6 thoughts on “Forbes post, “Pensions In A Pandemic: Is One Man’s Bailout Is Another Man’s Pension Funding Relief?”

  1. if a federal level bailout of pensions requires a quid pro quo, lets make it the acceptance of the PGBC type of pension payments as the required change to the bailed out pension. This is a solution that no one will like but this is a problem with no solutions without pain. It has one virtue: it exists.

    1. Are you speaking of the same PBGC that lobbied hard to slash pensions so they would not have to fund any loss of pensions? Another words we will take existing pensions any future pensions of workers so we end up just fine

  2. It would be immoral to shift the burden in such a way that later-born generations are worse off but don’t know where it comes from, without an accounting, and without the beneficiaries of policies that led to the bailout being asked to contribute.

    1) To the extent that underfunding was the main problem, tax exemptions for retirement income, as in Illinois, are unjust. Those who benefitted from lower past taxes wouldn’t suffer any of the resulting sacrifices. And tax exemptions specifically for public employee retirement income (as in New York) are even more unjust. Property tax breaks specifically for non-poor seniors are also unjust, if they left pension debts and other burdens behind.

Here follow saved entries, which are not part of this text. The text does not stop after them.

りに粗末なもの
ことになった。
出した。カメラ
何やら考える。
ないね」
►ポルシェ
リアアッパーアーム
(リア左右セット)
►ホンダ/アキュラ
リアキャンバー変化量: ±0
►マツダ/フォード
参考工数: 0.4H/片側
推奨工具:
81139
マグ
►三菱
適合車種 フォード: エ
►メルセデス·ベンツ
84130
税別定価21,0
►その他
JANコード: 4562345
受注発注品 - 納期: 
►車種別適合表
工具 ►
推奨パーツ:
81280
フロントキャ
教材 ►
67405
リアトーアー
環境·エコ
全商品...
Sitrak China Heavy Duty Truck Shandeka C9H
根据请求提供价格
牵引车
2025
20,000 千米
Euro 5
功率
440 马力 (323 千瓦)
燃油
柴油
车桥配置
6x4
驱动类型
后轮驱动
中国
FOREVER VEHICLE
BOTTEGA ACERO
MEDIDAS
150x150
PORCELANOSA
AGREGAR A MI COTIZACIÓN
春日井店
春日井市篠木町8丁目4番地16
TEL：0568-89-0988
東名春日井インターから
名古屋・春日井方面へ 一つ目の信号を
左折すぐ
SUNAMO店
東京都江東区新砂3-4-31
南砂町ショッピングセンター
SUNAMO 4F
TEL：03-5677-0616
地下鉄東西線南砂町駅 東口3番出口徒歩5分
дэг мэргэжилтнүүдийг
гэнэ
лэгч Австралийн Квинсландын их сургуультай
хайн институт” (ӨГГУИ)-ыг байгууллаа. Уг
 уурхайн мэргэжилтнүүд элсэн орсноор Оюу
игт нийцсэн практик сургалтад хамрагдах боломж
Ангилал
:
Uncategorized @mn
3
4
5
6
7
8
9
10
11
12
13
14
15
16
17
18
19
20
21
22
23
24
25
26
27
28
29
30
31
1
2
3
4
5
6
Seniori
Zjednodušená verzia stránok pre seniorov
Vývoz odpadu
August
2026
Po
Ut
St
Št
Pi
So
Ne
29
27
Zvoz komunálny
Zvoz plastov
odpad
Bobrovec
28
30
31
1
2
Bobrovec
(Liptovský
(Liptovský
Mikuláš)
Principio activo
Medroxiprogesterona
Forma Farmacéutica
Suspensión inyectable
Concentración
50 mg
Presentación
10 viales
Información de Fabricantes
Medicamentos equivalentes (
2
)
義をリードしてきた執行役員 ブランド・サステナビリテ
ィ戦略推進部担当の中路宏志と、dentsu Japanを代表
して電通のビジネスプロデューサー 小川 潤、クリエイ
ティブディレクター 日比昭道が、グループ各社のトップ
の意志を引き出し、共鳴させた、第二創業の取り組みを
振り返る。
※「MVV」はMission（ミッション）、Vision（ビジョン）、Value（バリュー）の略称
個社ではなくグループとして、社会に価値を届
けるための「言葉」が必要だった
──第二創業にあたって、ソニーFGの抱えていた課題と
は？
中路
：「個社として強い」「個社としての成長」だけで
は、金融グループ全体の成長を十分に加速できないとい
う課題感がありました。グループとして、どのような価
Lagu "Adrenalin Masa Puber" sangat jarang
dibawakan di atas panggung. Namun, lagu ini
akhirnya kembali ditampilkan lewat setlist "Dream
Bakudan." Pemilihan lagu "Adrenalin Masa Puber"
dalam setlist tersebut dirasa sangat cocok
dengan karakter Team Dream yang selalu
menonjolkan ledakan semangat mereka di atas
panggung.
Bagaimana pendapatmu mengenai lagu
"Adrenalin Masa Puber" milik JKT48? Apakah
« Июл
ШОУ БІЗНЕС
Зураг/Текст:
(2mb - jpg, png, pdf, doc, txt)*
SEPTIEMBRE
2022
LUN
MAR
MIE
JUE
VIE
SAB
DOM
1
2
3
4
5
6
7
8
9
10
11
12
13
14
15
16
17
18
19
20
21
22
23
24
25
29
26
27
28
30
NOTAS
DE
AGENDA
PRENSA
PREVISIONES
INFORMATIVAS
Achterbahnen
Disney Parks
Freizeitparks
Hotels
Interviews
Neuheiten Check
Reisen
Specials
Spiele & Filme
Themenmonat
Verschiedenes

    2) Many pension funds are in trouble substantially (or in the case of New York City nearly exclusively) due to retroactive pension increases. Pensioners getting more than they were promised when they were hired, retiring years earlier, and on richer terms, and with lower contributions, due to political deals often done in secret, and generally asserted to cost nothing. That nothing was paid at the time just made the cost of those deals much larger.

    Often, the only offset to this has been much worse benefits for new hires. It would be unjust to allow those increases to remain in place. If possible, some of them should be paid back by those who benefitted — not by later hired workers who did not.

  3. If we bailout the unfunded pensions we need to bailout the millions of 401k’s hit hard by this crisis. One persons retirement is not more important than the others.